*** Data for analysis Section Begins ***

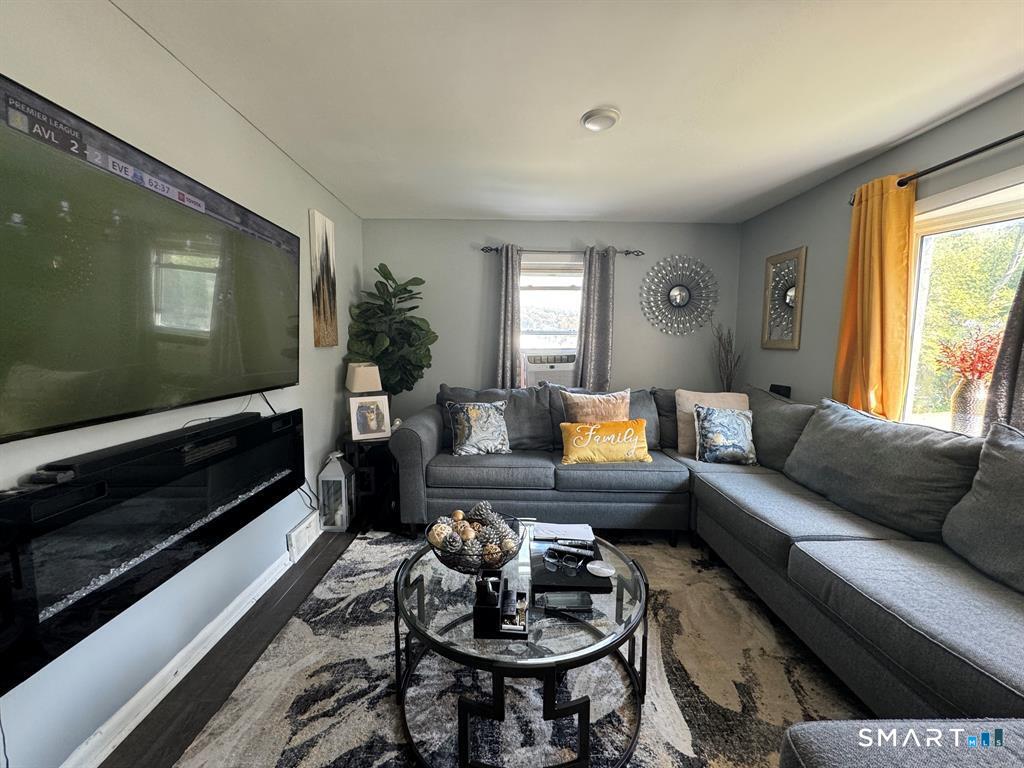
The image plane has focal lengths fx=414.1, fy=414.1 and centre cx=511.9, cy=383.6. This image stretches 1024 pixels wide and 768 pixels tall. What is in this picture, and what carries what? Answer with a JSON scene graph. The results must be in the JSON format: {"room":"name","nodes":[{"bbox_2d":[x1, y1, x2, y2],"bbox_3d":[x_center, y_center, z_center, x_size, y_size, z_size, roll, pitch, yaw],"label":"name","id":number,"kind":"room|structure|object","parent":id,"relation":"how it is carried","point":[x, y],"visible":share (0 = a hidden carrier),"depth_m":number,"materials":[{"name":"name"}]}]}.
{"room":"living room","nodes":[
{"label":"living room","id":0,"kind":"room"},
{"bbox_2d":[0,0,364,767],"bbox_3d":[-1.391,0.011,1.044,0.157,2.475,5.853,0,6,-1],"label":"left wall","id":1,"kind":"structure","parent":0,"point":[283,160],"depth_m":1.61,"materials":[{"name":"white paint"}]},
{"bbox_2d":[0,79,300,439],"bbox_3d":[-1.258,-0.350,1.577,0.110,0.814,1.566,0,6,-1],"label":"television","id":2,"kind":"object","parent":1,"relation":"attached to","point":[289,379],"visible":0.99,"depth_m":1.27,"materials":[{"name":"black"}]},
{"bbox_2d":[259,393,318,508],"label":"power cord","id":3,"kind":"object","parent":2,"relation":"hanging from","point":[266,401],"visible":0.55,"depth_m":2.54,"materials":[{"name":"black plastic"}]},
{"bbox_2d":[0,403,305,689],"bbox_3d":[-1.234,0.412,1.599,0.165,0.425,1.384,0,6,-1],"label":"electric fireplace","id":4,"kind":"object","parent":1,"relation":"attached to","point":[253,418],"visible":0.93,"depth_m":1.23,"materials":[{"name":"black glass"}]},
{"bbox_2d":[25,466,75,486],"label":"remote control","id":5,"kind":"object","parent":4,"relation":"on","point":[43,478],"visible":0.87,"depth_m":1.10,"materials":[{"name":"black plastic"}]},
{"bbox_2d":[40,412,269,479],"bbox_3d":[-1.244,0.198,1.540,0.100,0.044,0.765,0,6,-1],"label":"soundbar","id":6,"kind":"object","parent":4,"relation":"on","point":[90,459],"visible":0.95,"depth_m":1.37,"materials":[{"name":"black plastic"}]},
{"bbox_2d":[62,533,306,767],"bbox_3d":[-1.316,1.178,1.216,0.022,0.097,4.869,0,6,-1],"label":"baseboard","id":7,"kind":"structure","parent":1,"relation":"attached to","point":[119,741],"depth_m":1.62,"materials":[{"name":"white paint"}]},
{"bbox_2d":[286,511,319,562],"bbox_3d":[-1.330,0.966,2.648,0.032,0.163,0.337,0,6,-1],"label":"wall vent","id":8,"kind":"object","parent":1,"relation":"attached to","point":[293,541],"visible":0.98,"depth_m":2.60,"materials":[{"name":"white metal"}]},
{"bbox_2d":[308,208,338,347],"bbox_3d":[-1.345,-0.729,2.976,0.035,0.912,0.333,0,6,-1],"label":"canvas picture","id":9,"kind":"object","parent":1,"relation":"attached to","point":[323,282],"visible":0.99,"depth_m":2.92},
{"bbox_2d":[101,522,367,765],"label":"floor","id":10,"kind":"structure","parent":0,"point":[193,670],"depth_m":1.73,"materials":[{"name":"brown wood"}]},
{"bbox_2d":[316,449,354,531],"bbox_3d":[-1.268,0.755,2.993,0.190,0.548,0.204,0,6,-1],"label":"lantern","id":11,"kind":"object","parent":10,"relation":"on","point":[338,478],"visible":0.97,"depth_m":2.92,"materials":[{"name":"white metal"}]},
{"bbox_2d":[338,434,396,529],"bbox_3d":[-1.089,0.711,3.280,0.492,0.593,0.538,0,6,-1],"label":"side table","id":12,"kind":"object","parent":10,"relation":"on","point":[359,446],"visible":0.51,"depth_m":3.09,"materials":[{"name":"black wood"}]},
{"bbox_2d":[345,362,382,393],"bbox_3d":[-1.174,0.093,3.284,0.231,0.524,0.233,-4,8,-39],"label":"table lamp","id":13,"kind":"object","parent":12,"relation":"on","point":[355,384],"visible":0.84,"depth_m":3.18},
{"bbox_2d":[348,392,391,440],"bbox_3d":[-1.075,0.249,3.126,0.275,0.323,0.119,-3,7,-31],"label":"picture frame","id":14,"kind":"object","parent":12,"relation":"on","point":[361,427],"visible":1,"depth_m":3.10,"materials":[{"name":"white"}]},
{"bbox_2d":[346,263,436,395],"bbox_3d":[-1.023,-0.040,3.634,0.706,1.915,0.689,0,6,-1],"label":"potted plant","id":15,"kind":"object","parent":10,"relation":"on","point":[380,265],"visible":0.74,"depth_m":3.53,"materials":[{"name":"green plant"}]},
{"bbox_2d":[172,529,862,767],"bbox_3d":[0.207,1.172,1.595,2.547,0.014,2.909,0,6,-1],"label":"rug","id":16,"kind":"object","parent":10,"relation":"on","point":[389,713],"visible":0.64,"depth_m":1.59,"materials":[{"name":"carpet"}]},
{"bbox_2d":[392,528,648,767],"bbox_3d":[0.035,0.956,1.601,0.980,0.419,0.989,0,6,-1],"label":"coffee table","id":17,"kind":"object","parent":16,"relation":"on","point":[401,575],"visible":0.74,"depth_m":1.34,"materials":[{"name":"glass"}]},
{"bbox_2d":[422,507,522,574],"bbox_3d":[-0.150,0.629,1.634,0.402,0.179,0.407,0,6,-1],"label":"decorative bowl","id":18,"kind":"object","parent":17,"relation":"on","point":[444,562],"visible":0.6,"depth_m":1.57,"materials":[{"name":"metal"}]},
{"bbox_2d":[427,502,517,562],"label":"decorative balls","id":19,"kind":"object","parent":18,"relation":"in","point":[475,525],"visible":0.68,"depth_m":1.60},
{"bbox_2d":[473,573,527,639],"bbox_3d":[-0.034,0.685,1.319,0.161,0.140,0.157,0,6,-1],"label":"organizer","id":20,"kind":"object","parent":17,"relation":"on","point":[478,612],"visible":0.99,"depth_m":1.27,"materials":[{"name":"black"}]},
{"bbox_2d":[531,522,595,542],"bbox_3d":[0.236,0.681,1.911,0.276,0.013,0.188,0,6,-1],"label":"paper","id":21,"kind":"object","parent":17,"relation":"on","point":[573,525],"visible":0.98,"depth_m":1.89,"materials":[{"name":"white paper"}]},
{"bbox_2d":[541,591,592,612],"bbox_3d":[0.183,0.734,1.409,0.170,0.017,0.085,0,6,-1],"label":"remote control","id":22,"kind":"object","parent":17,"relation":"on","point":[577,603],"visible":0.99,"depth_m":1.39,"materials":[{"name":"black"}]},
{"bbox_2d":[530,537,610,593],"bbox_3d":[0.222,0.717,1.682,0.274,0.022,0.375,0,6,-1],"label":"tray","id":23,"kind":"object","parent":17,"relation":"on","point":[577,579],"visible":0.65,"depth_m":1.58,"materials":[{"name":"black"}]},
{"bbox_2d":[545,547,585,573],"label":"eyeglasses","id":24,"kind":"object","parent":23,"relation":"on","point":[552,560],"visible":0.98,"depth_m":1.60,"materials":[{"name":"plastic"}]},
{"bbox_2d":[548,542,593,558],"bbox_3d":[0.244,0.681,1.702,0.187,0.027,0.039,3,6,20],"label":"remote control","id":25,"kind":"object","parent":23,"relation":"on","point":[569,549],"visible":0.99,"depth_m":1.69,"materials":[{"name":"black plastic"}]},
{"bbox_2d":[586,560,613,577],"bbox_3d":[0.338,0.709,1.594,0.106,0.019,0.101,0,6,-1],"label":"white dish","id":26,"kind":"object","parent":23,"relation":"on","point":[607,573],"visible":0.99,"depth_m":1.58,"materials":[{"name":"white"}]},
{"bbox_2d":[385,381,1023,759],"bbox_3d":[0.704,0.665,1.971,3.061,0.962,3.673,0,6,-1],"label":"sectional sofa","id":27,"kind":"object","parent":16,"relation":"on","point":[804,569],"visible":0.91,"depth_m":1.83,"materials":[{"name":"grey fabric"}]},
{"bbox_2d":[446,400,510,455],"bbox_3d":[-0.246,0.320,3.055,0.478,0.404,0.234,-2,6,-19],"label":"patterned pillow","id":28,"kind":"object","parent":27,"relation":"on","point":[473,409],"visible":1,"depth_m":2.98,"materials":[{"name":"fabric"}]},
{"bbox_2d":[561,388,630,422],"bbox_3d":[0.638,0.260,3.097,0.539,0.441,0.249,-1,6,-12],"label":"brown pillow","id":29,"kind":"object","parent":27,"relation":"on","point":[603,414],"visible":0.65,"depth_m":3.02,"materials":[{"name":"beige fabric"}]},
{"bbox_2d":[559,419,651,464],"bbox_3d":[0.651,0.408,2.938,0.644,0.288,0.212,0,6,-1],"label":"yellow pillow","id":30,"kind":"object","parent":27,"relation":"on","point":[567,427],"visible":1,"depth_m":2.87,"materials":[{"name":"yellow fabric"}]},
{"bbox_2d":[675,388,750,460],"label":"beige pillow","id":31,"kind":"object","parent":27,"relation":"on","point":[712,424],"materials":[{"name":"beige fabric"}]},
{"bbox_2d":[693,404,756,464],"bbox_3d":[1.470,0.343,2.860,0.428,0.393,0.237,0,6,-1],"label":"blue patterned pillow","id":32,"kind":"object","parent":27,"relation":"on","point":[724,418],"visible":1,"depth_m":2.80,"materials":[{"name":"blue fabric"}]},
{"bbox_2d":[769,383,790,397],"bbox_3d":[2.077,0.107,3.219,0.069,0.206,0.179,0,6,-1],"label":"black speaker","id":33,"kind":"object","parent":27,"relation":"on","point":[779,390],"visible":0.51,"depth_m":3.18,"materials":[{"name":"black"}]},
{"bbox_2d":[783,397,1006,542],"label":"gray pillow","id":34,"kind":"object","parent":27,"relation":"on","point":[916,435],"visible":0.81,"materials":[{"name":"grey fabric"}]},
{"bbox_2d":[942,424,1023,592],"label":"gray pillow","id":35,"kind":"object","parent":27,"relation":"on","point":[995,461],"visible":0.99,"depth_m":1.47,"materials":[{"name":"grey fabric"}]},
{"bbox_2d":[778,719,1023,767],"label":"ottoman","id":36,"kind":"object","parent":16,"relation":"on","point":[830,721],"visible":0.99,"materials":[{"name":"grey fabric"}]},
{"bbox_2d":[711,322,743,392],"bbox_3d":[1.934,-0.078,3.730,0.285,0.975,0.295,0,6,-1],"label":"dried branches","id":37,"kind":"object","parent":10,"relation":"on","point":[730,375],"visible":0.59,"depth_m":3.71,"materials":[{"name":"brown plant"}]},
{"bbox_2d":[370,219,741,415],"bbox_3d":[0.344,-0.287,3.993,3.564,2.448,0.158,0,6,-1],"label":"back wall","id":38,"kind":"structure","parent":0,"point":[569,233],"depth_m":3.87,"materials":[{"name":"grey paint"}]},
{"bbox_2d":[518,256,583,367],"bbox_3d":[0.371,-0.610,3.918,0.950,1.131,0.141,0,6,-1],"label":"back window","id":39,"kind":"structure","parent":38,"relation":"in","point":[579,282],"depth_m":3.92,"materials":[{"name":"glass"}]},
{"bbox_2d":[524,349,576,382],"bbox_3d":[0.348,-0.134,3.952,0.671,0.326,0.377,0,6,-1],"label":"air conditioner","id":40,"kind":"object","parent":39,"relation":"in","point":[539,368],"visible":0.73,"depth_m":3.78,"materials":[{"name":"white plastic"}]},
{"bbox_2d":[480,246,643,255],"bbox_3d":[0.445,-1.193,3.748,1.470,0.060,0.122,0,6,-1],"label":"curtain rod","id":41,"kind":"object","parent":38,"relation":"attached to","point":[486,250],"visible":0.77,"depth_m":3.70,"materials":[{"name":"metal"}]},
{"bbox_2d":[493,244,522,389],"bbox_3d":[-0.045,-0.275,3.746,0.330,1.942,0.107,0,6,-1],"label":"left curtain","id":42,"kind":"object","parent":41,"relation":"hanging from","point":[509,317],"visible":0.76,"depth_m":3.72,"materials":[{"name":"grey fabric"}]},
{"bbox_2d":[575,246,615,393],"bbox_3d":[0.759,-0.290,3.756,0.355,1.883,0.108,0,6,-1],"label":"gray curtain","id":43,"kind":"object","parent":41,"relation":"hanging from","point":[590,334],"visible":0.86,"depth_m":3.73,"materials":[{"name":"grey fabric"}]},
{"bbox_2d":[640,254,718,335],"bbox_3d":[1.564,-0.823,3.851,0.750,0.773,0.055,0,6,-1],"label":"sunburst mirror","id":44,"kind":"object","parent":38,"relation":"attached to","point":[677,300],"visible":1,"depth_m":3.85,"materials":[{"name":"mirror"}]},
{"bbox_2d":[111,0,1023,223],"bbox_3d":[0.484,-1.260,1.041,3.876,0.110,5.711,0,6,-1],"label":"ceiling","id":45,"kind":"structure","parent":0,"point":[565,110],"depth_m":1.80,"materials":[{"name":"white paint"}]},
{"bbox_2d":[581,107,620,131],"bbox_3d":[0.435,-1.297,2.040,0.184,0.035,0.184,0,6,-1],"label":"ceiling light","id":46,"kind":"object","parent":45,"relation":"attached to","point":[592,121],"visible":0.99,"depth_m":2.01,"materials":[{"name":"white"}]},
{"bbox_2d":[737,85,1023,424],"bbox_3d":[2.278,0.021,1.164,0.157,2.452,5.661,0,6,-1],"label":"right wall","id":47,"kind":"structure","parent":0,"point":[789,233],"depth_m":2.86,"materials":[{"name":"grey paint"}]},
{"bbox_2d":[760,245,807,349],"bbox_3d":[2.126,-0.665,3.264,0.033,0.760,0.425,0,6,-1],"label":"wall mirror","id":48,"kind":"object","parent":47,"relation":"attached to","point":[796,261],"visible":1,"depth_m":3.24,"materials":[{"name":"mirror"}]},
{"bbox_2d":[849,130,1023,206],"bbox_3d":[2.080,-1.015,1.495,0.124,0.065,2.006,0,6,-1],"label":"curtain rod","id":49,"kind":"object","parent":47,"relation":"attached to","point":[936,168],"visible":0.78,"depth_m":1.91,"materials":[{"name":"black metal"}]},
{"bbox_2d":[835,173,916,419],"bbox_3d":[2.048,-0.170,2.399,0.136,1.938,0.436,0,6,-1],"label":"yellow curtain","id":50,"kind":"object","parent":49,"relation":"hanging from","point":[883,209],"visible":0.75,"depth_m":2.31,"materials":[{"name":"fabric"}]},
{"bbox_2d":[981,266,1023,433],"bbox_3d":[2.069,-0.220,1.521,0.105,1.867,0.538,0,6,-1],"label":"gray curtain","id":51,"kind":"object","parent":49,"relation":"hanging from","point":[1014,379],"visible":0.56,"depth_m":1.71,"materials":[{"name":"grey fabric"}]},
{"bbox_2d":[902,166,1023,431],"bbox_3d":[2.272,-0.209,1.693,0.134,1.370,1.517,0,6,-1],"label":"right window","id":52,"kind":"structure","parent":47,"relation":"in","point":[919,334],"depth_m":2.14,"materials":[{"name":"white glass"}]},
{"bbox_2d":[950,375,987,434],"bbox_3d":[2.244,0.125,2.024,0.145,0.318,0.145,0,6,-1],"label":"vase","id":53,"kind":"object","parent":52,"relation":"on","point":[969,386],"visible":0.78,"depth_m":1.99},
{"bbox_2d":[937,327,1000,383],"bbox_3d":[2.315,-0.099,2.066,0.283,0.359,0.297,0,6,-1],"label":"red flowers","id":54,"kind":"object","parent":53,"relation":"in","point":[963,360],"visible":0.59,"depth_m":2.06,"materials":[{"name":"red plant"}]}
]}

*** Data for analysis Section Ends ***

To do: For the word "window", return every line of the records that holds it.

Your response:
{"bbox_2d":[518,256,583,367],"bbox_3d":[0.371,-0.610,3.918,0.950,1.131,0.141,0,6,-1],"label":"back window","id":39,"kind":"structure","parent":38,"relation":"in","point":[579,282],"depth_m":3.92,"materials":[{"name":"glass"}]},
{"bbox_2d":[902,166,1023,431],"bbox_3d":[2.272,-0.209,1.693,0.134,1.370,1.517,0,6,-1],"label":"right window","id":52,"kind":"structure","parent":47,"relation":"in","point":[919,334],"depth_m":2.14,"materials":[{"name":"white glass"}]},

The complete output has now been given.